With regards to privacy laws in India, we do not have a law in force that exclusively deals with privacy and how data should be handled. However, a law which exclusively deals with the same was proposed, viz, the Personal Data Protection Bill (the Act), which had some pros like operating procedures for companies who handle data, but the bill also had its fair share of cons, most of which related to excessive exemptions being given to the Government from the ambit of the said Act.
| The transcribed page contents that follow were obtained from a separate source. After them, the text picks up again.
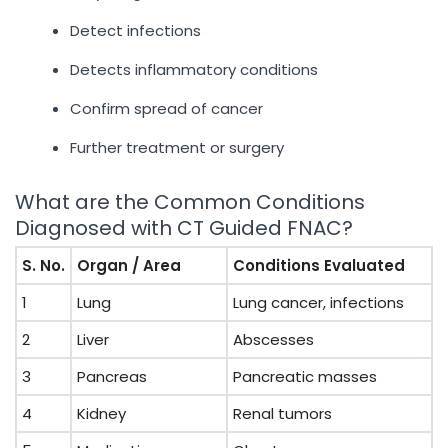
Detect infections
Detects inflammatory conditions
Confirm spread of cancer
Further treatment or surgery
What are the Common Conditions
Diagnosed with CT Guided FNAC?
S. No.
Organ / Area
Conditions Evaluated
1
Lung
Lung cancer, infections
2
Liver
Abscesses
3
Pancreas
Pancreatic masses
4
Kidney
Renal tumors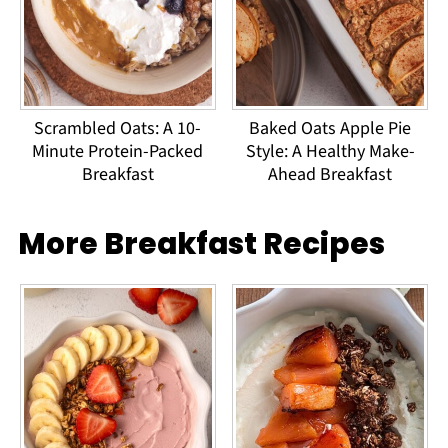
Scrambled Oats: A 10-
Baked Oats Apple Pie
Minute Protein-Packed
Style: A Healthy Make-
Breakfast
Ahead Breakfast
More Breakfast Recipes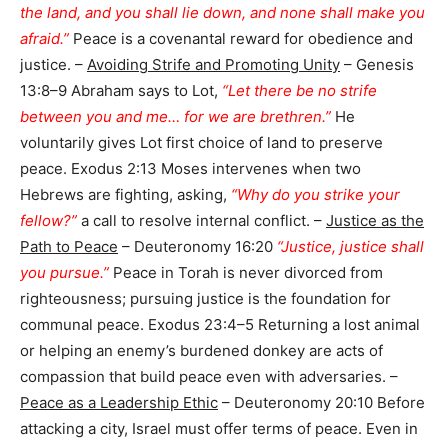
the land, and you shall lie down, and none shall make you
afraid.”
Peace is a covenantal reward for obedience and
justice. –
Avoiding Strife and Promoting Unity
– Genesis
13:8–9 Abraham says to Lot,
“Let there be no strife
between you and me… for we are brethren.”
He
voluntarily gives Lot first choice of land to preserve
peace. Exodus 2:13 Moses intervenes when two
Hebrews are fighting, asking,
“Why do you strike your
fellow?”
a call to resolve internal conflict. –
Justice as the
Path to Peace
– Deuteronomy 16:20
“Justice, justice shall
you pursue.”
Peace in Torah is never divorced from
righteousness; pursuing justice is the foundation for
communal peace. Exodus 23:4–5 Returning a lost animal
or helping an enemy’s burdened donkey are acts of
compassion that build peace even with adversaries. –
Peace as a Leadership Ethic
– Deuteronomy 20:10 Before
attacking a city, Israel must offer terms of peace. Even in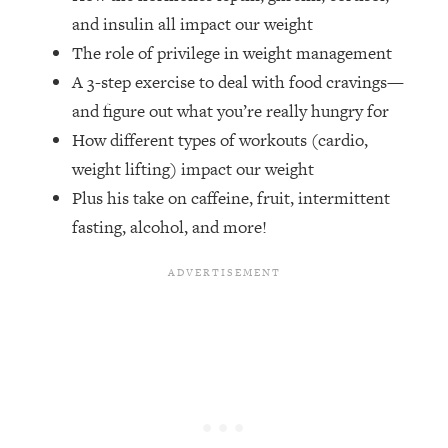
Money + What's Total BS
and insulin all impact our weight
Loading...
The role of privilege in weight management
I Asked YOU Why You're Stuck. Now
23:55
A 3-step exercise to deal with food cravings—
I'm Sharing The Science To Fix It
and figure out what you’re really hungry for
How different types of workouts (cardio,
Loading...
Top Therapist: Your ADHD Tools Won't
1:35:48
weight lifting) impact our weight
Work Until You Treat THIS Hidden
Plus his take on caffeine, fruit, intermittent
Cause
fasting, alcohol, and more!
Loading...
Ranking Fitness Advice From Social
46:26
Media (with Harley Pasternak)
Loading...
Top Surgeon: This “Healthy” Protein
1:07:48
Habit Is Raising Your Cancer Risk—
Here's The Quick Fix
Loading...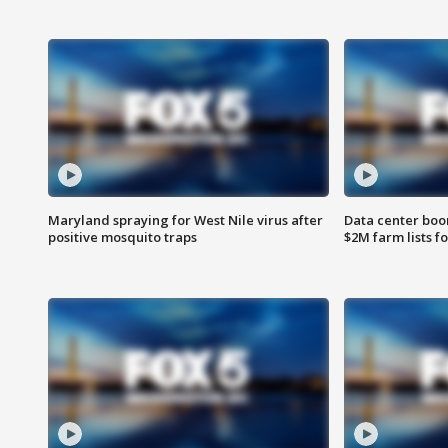
Maryland spraying for West Nile virus after
Data center boom
positive mosquito traps
$2M farm lists f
Due to these reasons, the Personal Data Protection Bill had been given to a Joint Parliamentary Committee for further improvement, but despite being refined by the Parliamentary committee for a significant amount of time, the Personal Data Protection Bill still carries its flaws, which are now even more concrete, with a much larger amount of leeway given to government and its associated agencies from the ambit of said Act, while increasing penalties for private companies.

All these instances necessitate a thorough look at the present nature of state surveillance, which should be reformed appropriately on a war footing. One could only imagine what would happen if the delicate and acceptable borders of surveillance are crossed and it is turned into a tool for oppression, making the much-feared world of the novel 1984 a reality.